Toda esta introducción viene a colación porque esa misma sensación que pretendo describir sin fortuna es la que siento ahora mismo con un ejemplar publicado en la colección Austral hace más de veinte años y que encontré –no fue fruto de la casualidad sino del flechazo– en una de mis habituales correrías por el Rastro de la capital tinerfeña.

Se trata de Historia verdadera de la conquista de Nueva España, de Bernal Díaz del Castillo, o la crónica de un testigo directo de uno de los episodios más gigantescos que han emprendido mis antepasados a los que reconozco y no renuncio, sobre el sometimiento de lo que hoy se conoce como Méjico.

El ejemplar que poseo es un volumen en el que se nota las huellas del tiempo, impreso con letra muy pequeña y que supera las quinientas páginas.

Está escrito en un embriagador castellano antiguo que traduzco en mi sesera con una actualidad placentera que me obliga a avanzar y avanzar en el relato porque estoy ante una obra de insólita y de desarmante objetividad en la que su autor –tenía ochenta años cuando redactó sus recuerdos como soldado y aventurero– describe con estilo seco, castrense, unos acontecimientos que hizo temblar a la misma Historia.

### LÍNEAS DISPONIBLES

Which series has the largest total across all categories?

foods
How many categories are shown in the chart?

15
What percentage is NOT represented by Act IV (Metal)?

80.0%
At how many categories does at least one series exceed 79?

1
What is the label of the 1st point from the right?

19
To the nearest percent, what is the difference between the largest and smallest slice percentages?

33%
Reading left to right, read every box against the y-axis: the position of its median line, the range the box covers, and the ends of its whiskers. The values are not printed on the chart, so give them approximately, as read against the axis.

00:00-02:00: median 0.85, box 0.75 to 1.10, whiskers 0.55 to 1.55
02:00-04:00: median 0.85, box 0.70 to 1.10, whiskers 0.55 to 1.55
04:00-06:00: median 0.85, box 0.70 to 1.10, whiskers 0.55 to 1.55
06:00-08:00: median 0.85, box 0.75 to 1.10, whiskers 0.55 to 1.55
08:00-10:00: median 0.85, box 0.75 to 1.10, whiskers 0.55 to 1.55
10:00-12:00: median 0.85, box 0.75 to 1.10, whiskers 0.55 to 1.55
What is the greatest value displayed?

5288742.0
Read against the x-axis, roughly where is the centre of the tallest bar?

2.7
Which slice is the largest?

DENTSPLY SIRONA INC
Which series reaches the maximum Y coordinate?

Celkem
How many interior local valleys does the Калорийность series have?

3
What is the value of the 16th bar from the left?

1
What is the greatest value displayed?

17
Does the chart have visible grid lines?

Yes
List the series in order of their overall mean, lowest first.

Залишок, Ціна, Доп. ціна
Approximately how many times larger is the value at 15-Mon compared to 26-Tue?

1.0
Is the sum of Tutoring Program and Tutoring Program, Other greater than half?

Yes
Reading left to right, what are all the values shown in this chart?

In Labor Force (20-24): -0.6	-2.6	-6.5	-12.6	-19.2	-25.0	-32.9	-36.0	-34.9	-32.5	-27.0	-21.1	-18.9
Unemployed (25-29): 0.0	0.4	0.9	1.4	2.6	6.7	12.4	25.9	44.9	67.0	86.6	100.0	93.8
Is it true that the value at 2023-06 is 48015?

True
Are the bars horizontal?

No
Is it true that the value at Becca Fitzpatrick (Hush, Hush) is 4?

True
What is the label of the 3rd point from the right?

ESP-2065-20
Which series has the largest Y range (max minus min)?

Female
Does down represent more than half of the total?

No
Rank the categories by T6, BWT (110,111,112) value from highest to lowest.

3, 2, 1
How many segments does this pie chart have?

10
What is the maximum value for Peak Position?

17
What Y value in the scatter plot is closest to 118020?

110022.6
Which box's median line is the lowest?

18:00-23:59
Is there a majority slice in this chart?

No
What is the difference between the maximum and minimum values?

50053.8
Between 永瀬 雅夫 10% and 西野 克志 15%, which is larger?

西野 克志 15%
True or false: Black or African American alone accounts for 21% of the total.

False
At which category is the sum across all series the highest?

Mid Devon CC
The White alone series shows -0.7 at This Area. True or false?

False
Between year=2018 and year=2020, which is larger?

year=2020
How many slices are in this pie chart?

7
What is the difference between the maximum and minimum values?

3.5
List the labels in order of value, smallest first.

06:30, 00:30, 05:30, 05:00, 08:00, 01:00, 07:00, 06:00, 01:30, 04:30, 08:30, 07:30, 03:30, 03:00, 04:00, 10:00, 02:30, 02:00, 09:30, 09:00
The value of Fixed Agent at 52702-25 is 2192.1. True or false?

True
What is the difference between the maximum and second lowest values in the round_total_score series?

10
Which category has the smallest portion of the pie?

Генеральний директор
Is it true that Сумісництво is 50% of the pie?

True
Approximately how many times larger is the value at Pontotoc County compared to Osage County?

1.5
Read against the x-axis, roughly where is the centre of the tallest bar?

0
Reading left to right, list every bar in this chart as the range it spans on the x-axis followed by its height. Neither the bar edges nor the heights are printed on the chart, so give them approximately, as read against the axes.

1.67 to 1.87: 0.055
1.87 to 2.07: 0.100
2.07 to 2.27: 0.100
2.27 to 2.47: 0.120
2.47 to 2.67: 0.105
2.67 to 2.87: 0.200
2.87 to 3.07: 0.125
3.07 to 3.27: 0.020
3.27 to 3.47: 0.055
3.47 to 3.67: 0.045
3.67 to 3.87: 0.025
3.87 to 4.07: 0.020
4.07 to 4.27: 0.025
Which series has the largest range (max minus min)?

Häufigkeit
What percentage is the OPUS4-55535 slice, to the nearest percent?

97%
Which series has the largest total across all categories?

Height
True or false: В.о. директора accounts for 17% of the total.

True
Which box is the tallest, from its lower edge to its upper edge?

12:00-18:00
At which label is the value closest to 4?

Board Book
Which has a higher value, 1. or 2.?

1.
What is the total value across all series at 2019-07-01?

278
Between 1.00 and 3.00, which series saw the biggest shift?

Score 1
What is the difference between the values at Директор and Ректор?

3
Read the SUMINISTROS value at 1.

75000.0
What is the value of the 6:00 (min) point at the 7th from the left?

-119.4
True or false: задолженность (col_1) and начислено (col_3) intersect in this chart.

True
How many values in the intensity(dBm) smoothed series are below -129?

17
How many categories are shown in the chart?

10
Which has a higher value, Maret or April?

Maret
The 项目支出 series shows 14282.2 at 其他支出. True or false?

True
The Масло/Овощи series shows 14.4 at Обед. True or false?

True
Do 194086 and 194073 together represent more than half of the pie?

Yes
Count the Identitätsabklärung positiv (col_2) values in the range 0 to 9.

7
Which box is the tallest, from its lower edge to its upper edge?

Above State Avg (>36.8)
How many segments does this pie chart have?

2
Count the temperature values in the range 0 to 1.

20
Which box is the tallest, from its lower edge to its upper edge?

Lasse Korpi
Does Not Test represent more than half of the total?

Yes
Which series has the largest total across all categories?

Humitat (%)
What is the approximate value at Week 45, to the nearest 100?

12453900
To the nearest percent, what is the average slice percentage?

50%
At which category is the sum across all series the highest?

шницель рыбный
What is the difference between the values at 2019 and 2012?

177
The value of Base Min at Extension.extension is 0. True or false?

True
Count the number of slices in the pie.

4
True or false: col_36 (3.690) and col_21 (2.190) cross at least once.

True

### INSTRUCCIONES
1. Indica si cada afirmación coincide con el texto sobre el ejemplar de la crónica de Bernal Díaz del Castillo: (a) el ejemplar se publicó en la colección Austral hace más de veinte años; (b) el volumen tiene menos de quinientas páginas; (c) el autor redactó sus recuerdos a los ochenta años. Responde sí o no y cita las palabras del texto que lo deciden.
2. Vuelve a escribir sin cambios el fragmento del texto sobre el ejemplar de la crónica de Bernal Díaz del Castillo que empieza con «Se trata de» y sigue hasta «la misma Historia.».
Las líneas no hacen falta para resolver ninguna tarea.

### RESPUESTAS POR TAREA
1.
(a) Sí: «publicado en la colección Austral hace más de veinte años».
(b) No: «supera las quinientas páginas».
(c) Sí: «tenía ochenta años cuando redactó sus recuerdos».

2.
Se trata de Historia verdadera de la conquista de Nueva España, de Bernal Díaz del Castillo, o la crónica de un testigo directo de uno de los episodios más gigantescos que han emprendido mis antepasados a los que reconozco y no renuncio, sobre el sometimiento de lo que hoy se conoce como Méjico.

El ejemplar que poseo es un volumen en el que se nota las huellas del tiempo, impreso con letra muy pequeña y que supera las quinientas páginas.

Está escrito en un embriagador castellano antiguo que traduzco en mi sesera con una actualidad placentera que me obliga a avanzar y avanzar en el relato porque estoy ante una obra de insólita y de desarmante objetividad en la que su autor –tenía ochenta años cuando redactó sus recuerdos como soldado y aventurero– describe con estilo seco, castrense, unos acontecimientos que hizo temblar a la misma Historia.